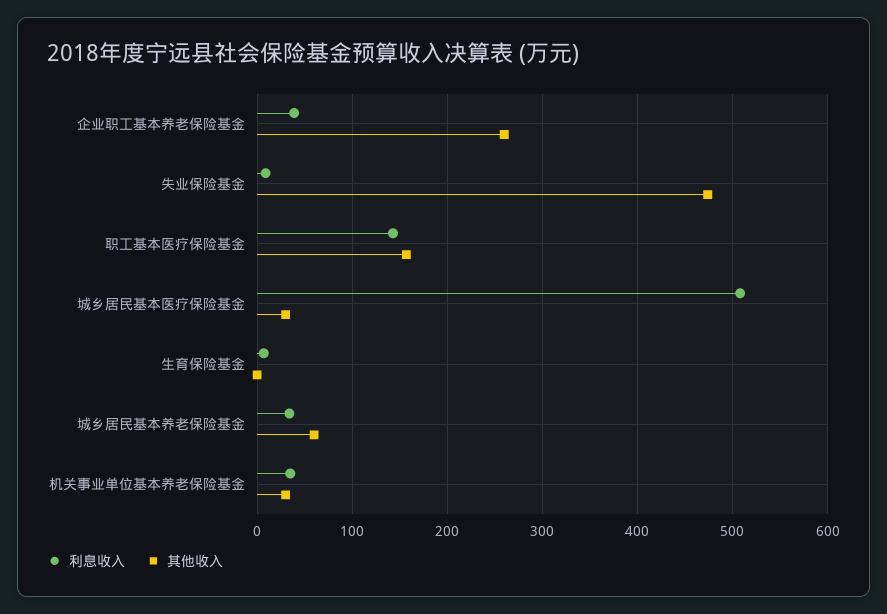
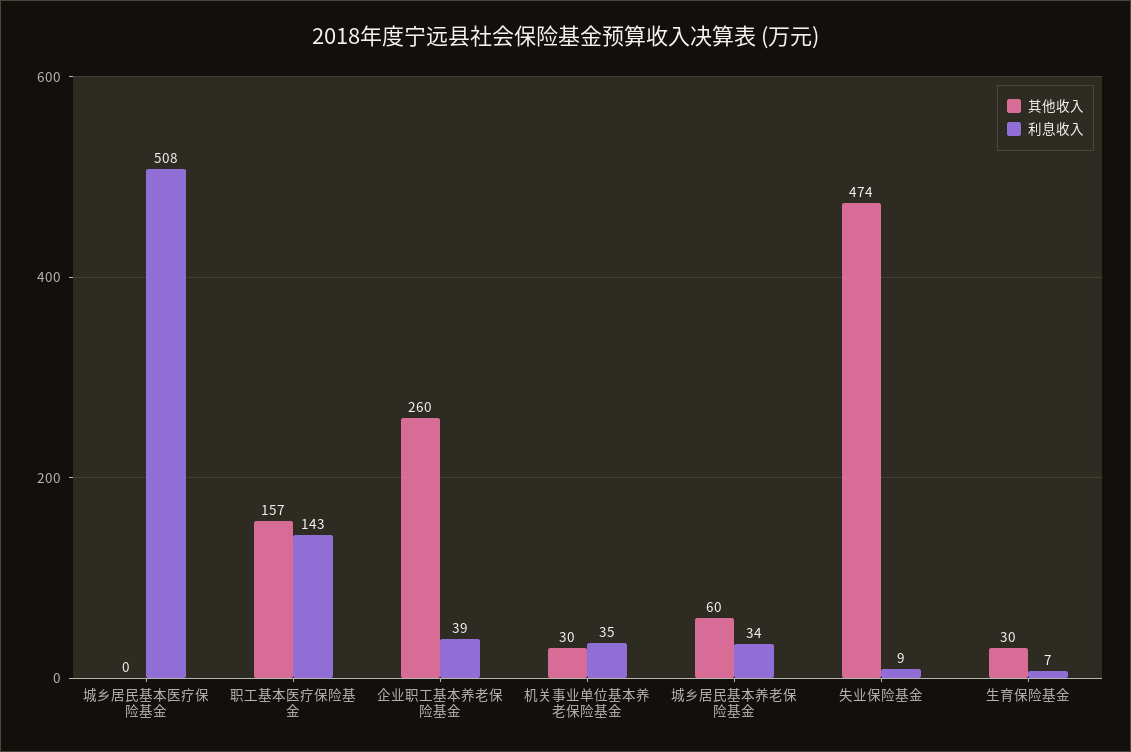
  {
    "利息收入": {
      "企业职工基本养老保险基金": 39,
      "失业保险基金": 9,
      "职工基本医疗保险基金": 143,
      "城乡居民基本医疗保险基金": 508,
      "生育保险基金": 7,
      "城乡居民基本养老保险基金": 34,
      "机关事业单位基本养老保险基金": 35
    },
    "其他收入": {
      "企业职工基本养老保险基金": 260,
      "失业保险基金": 474,
      "职工基本医疗保险基金": 157,
-     "城乡居民基本医疗保险基金": 30,
+     "城乡居民基本医疗保险基金": 0,
-     "生育保险基金": 0,
+     "生育保险基金": 30,
      "城乡居民基本养老保险基金": 60,
      "机关事业单位基本养老保险基金": 30
    }
  }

* * * * *

» **TASK TO CARRY OUT**
Return the records above verbatim, images excluded.

» **RESPONSE TO THE TASK**
  {
    "利息收入": {
      "企业职工基本养老保险基金": 39,
      "失业保险基金": 9,
      "职工基本医疗保险基金": 143,
      "城乡居民基本医疗保险基金": 508,
      "生育保险基金": 7,
      "城乡居民基本养老保险基金": 34,
      "机关事业单位基本养老保险基金": 35
    },
    "其他收入": {
      "企业职工基本养老保险基金": 260,
      "失业保险基金": 474,
      "职工基本医疗保险基金": 157,
-     "城乡居民基本医疗保险基金": 30,
+     "城乡居民基本医疗保险基金": 0,
-     "生育保险基金": 0,
+     "生育保险基金": 30,
      "城乡居民基本养老保险基金": 60,
      "机关事业单位基本养老保险基金": 30
    }
  }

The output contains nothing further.